On other days, I feel nothing at all.  I find myself trapped in a dark void where nothing feels like it matters, least of all me.  There is no joy in that darkness, no light, no hope.  I struggle to even move because I feel swallowed up within its depths.  Everything on those days feels like an insurmountable obstacle.  Even simple tasks like eating make no sense because everything tastes bland, like nothingness.  That voice within my head echos through the darkness, asking what’s the point.

No mater how much the sun is shining, my world always feels dark, cold, hopeless and full of despair.  No matter how many times I tell myself that it isn’t truly the case, it still feels that way.  It is like my mind has constructed its own alternate reality and has taken me hostage within its walls.  I feel helpless like I have no control over my own life, let alone my body or my mind.

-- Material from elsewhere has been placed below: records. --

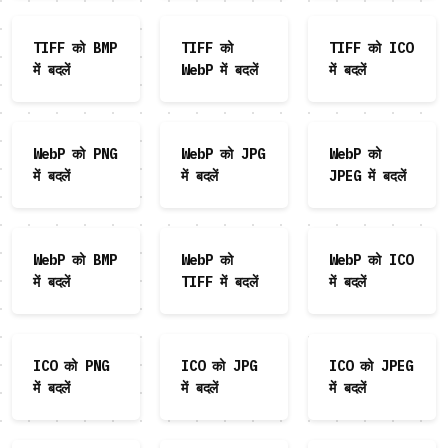
TIFF को BMP
TIFF को
TIFF को ICO
में बदलें
WebP में बदलें
में बदलें
WebP को PNG
WebP को JPG
WebP को
में बदलें
में बदलें
JPEG में बदलें
WebP को BMP
WebP को
WebP को ICO
में बदलें
TIFF में बदलें
में बदलें
ICO को PNG
ICO को JPG
ICO को JPEG
में बदलें
में बदलें
में बदलें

Every single day, I have to fight myself to even get out of bed.  It isn’t a case of laziness or just not wanting to get up.  The weight of everything I want to do and need to do rests so heavily on my shoulders that I often find myself immobile, incapable of action.  Every single day I am beating myself up for everything I know I should be doing but cannot manage to bring myself to do.  I desperately want to get up, do things and be productive, but the weight of my illness pins me down.  It then uses my inability to function against me as evidence that I am worthless and a waste of space.

Every single day, my mental illness presents itself in very real and physical ways as well.  My body is always as exhausted as my mind.  I ache all over.  My anxiety frequently has my head spinning and my heart pounding.  When confronted with stress, my chest tightens and my thoughts race.  My stomach is always in knots.  I regularly experience nausea and vomiting and have a recurring bleeding ulcer.  I have absolutely no desire to eat most days or to even do anything at all for that matter.  Every night, I struggle to get to sleep and to stay asleep.  I am plagued by horrible nightmares on a regular basis.  No matter how much rest I might get, I always feel sluggish, like I am running on empty.  It is like my own body has betrayed me.

My world feels hopeless.  I feel helpless.  I feel lost and alone.  I feel broken beyond repair.  There is not a single day that I do not have to remind myself multiple times that this is not reality.  This is my mental illness.  There is not a single day that I am not fighting with myself, pushing myself to do something, anything, even if it is just to pull myself out of bed and eat something.

I am not consumed by negativity, nor am I lazy or weak.  I have not given up on myself or the world.  I have hope for my future and a strong will to fight.  I am doing my best.  I refuse to let my mental illness beat me.

My mindset is not the issue.

My mental illness is.

I struggle every single day not because I am not trying hard enough to have a positive mindset but because I am ill.

 

*For those unacquainted with Sybill Trelawney, she is one of many wondrous creations from J. K. Rowling’s Harry Potter universe, the Divination professor who at one time or another had foreseen the death of every student at Hogwart’s.  Whenever I imagine anyone embracing hopelessness and envisioning a world full of nothing but doom and gloom, I think of Trelawney.